[Page images and extracted text]
----

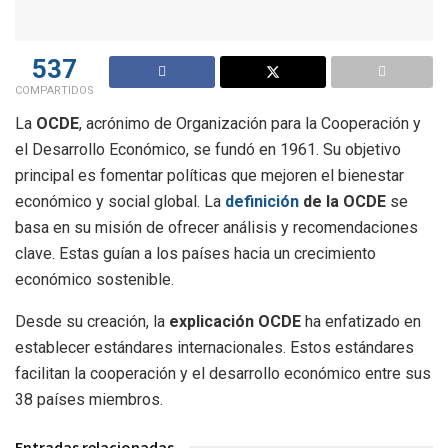
537
COMPARTIDOS
La
OCDE
, acrónimo de Organización para la Cooperación y
el Desarrollo Económico, se fundó en 1961. Su objetivo
principal es fomentar políticas que mejoren el bienestar
económico y social global. La
definición
de la OCDE
se
basa en su misión de ofrecer análisis y recomendaciones
clave. Estas guían a los países hacia un crecimiento
económico sostenible.
Desde su creación, la
explicación OCDE
ha enfatizado en
establecer estándares internacionales. Estos estándares
facilitan la cooperación y el desarrollo económico entre sus
38 países miembros.
Entradas relacionadas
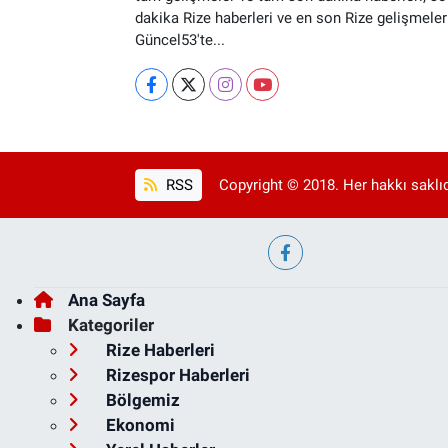
dakika Rize haberleri ve en son Rize gelişmeler
Güncel53'te...
RSS
Copyright © 2018. Her hakkı saklıd
Ana Sayfa
Kategoriler
Rize Haberleri
Rizespor Haberleri
Bölgemiz
Ekonomi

----

EXERCISE DIRECTIONS: Count the lines of these entries that hold the string "países", and give only that number.

SOLUTION TO THE EXERCISE: 2